Thursday, October 19, 2006

Malicia, Part One



There are some stretches in the Proctor district that still have the quaint cobblestones of a bygone age. It was on one of these streets where I most often met her.

In my second year at Puget Sound, I was finally getting my bearings, and yet still feeling an odd sort of confinement I get when I’m in a strange place. I often wondered from my quarters in campus housing to kind of get feel for the area, mostly after dark, when everyone else had had their dinner and evening socializing.

I got out the street map of the area, and glanced at the different areas on the map. I wondered how certain streets got their names, and if, say, the First Street here in Tacoma had become the same row of warehouses and shady characters as the First Street in Pocatello, like it might be some sociological phenomenon.

One night in early October, I was especially tired for no really good reason. Boredom, most likely, added to the effect that a week straight of overcast skies, rain, and being confined indoors just saps the energy right out of my being. I put on a sweater and my favorite coat, (the long, wool one I used to dress up as Dr. Who on Halloween), and my increasingly decrepit fedora.

Out the door, and to the sidewalk… North, I thought, or maybe to the waterfront in Ruston, who knows? I shoved my hands in my pockets, and started walking, letting my mind wander a bit, although it never strayed too far from, “Nice street lamp, interesting house, mind the puddle…”

Before long, I had meandered up a street and found myself in what appeared to be an isolated commercial district, with a few blocks of small hardware stores, craft shops, an odd restaurant here and there, most of them appeared to be mom and pop operations…

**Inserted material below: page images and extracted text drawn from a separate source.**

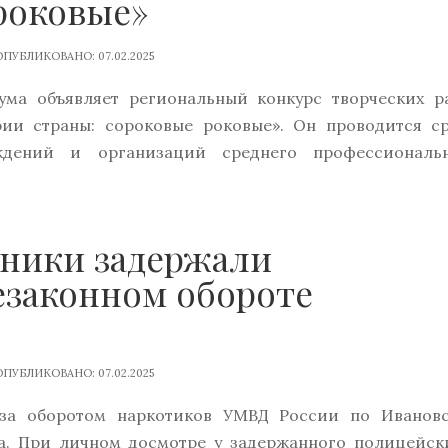
роковые»
ПУБЛИКОВАНО: 07.02.2025
ума объявляет региональный конкурс творческих р
ии страны: сороковые роковые». Он проводится с
ждений и организаций среднего профессиональ
вники задержали
езаконном обороте
ПУБЛИКОВАНО: 07.02.2025
 за оборотом наркотиков УМВД России по Иванов
а. При личном досмотре у задержанного полицейск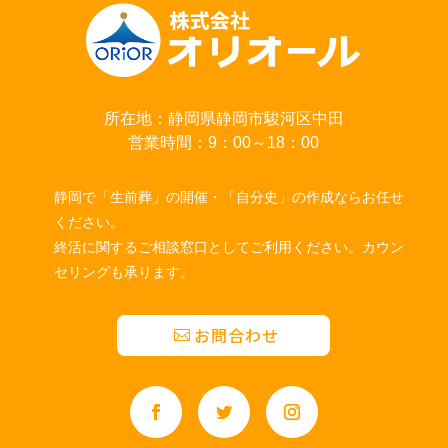
所在地：静岡県静岡市駿河区中田
営業時間：9：00～18：00
静岡で「生前葬」の開催・「自分史」の作成ならお任せ
ください。
終活に関するご相談窓口としてご利用ください。カウン
セリングも承ります。
お問合わせ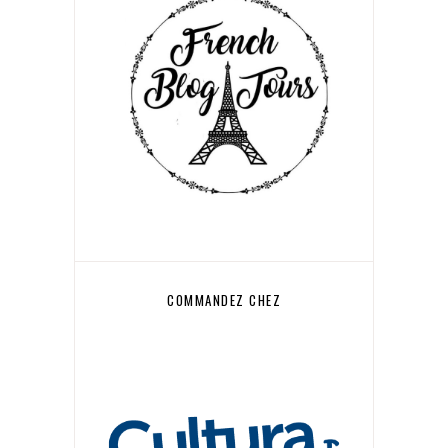
COMMANDEZ CHEZ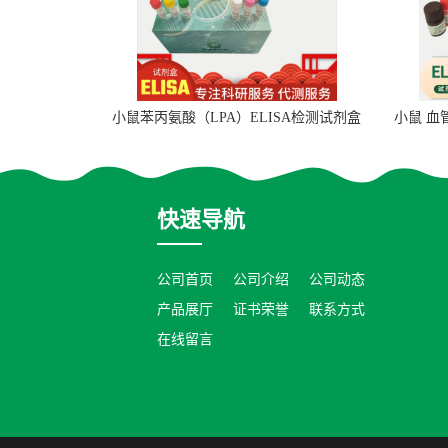
小鼠苯丙氨酸（LPA）ELISA检测试剂盒
小鼠 血
快速导航
公司首页
公司介绍
公司动态
产品展厅
证书荣誉
联系方式
在线留言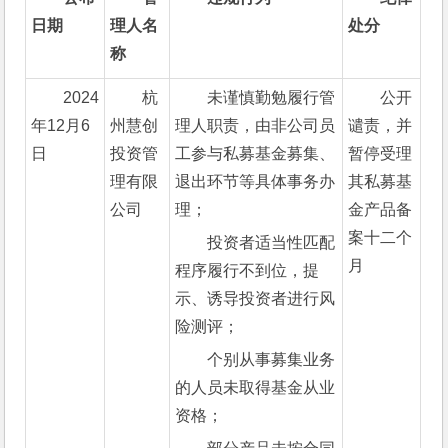
日期
理人名
处分
称
2024
杭
未谨慎勤勉履行管
公开
年12月6
州慧创
理人职责，由非公司员
谴责，并
日
投资管
工参与私募基金募集、
暂停受理
理有限
退出环节等具体事务办
其私募基
公司
理；
金产品备
案十二个
投资者适当性匹配
月
程序履行不到位，提
示、诱导投资者进行风
险测评；
个别从事募集业务
的人员未取得基金从业
资格；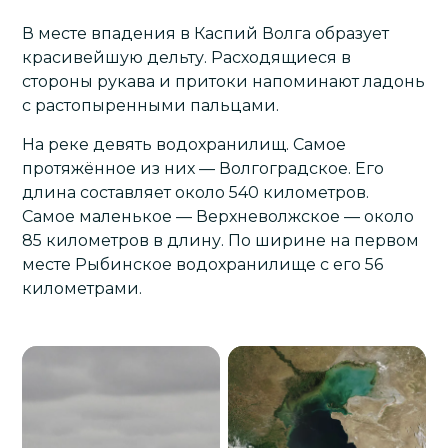
В месте впадения в Каспий Волга образует
красивейшую дельту. Расходящиеся в
стороны рукава и притоки напоминают ладонь
с растопыренными пальцами.
На реке девять водохранилищ. Самое
протяжённое из них — Волгоградское. Его
длина составляет около 540 километров.
Самое маленькое — Верхневолжское — около
85 километров в длину. По ширине на первом
месте Рыбинское водохранилище с его 56
километрами.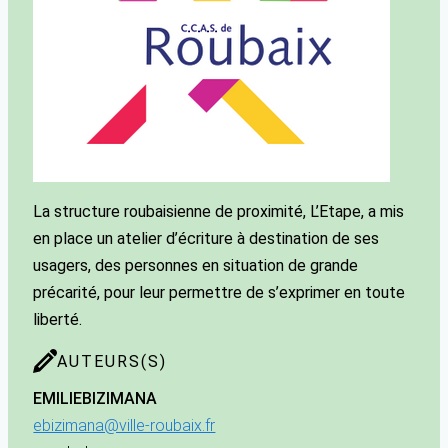
La structure roubaisienne de proximité, L’Etape, a mis
en place un atelier d’écriture à destination de ses
usagers, des personnes en situation de grande
précarité, pour leur permettre de s’exprimer en toute
liberté.
AUTEURS(S)
EMILIE
BIZIMANA
ebizimana@ville-roubaix.fr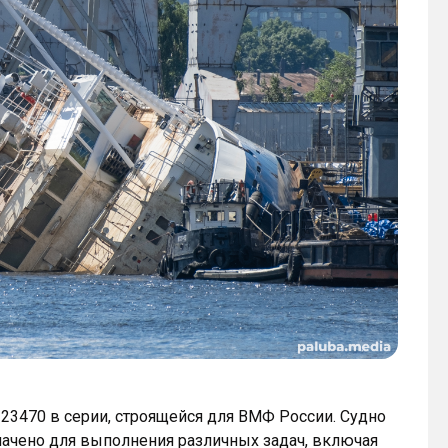
23470 в серии, строящейся для ВМФ России. Судно
начено для выполнения различных задач, включая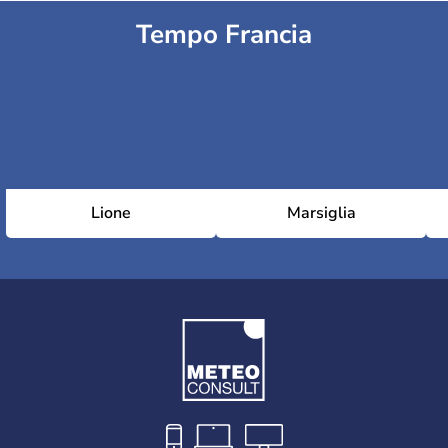
Tempo Francia
Lione
Marsiglia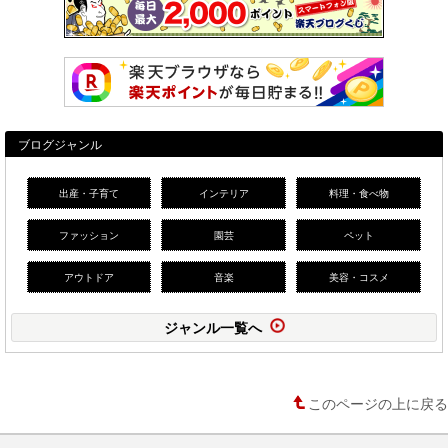
ブログジャンル
出産・子育て
インテリア
料理・食べ物
ファッション
園芸
ペット
アウトドア
音楽
美容・コスメ
ジャンル一覧へ
このページの上に戻る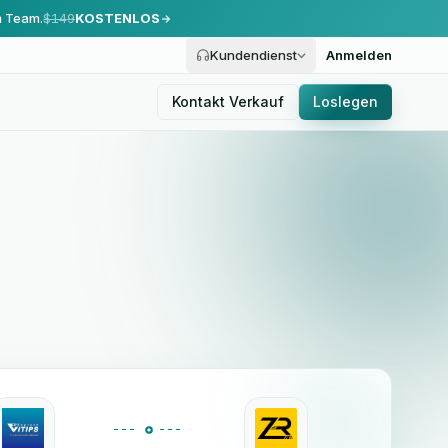
m Team.
$149
KOSTENLOS
Kundendienst
Anmelden
Kontakt Verkauf
Loslegen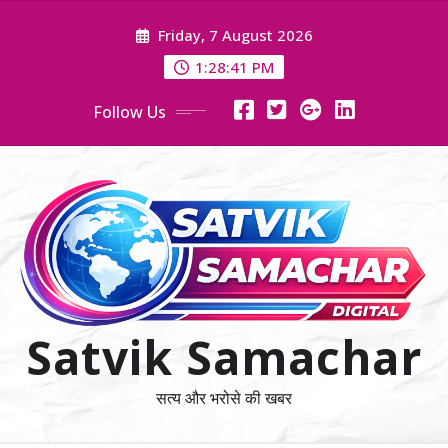
Skip
Friday, 7 August 2026
to
content
1:28:42 PM
Follow Us
Satvik Samachar
सत्य और भरोसे की खबर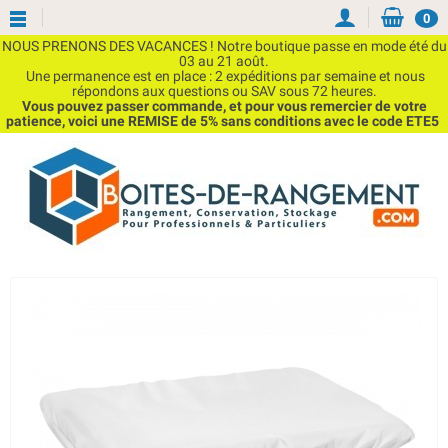
0
NOUS PRENONS DES VACANCES ! Notre boutique passe en mode été du
03 au 21 août.
Une permanence est en place : 2 expéditions par semaine et nous
répondons aux questions ou SAV sous 72 heures.
Vous pouvez passer commande, et pour vous remercier de votre
patience, voici une REMISE de 5% sans conditions avec le code ETE5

In the faint drizzle, in the faint light of another period-looking street light ahead, a lone figure was walking in my direction. Something about the gait told me it was probably female. I didn’t think too much about her, although it did seem odd that I was not the only one without the sense to come in out of the rain.
She seemed to vanish, blending into the dark between the lights, but faded back into view as she approached the next spot of light, as I too must have appeared as I walked into the same area.

The color. The lamps cast a cold, orange light on everything within its radius. Nothing looked quite right in this glow, but, in deference to 500 years of cultural conditioning that told me to keep my eyes straight ahead, I glanced over at her, and noticed she was dressed mostly in a long, black coat, but there was something about the color of everything else… such a dark, cool purple, that she seemed almost to radiate ultra-violet.

I could see her turn her head, and give me a sideward glance. Not hostile, but impassive. I kept walking on the opposite side of the street, and right before I crept back into the darkness between the light pools, I glanced back over my shoulder, and there she was, looking back at me with dark eyes from behind her dripping bangs, fading again back into the night.

The stillness of the night just had a lead brick dropped into the middle, and the ripples wouldn’t calm down. I paused in the middle of the street, too confused to walk any further, one way or another. I began to come to, and realized I was beginning to smell like a wet dog.

Probably time to go home, or at least someplace dry. My legs were very slow to react to the brain telling them to just move. Finally, a calf twitched, and the sole of one shoe began to grind across the stonework of the street, then planted itself, waiting for the other leg to do the same. At last, I was on my way, not so much lost in thought, but certainly muddled in… something.

I got back to my room, saying nothing to my housemates. I found my pajamas, and dropped off to sleep without even turning out the light.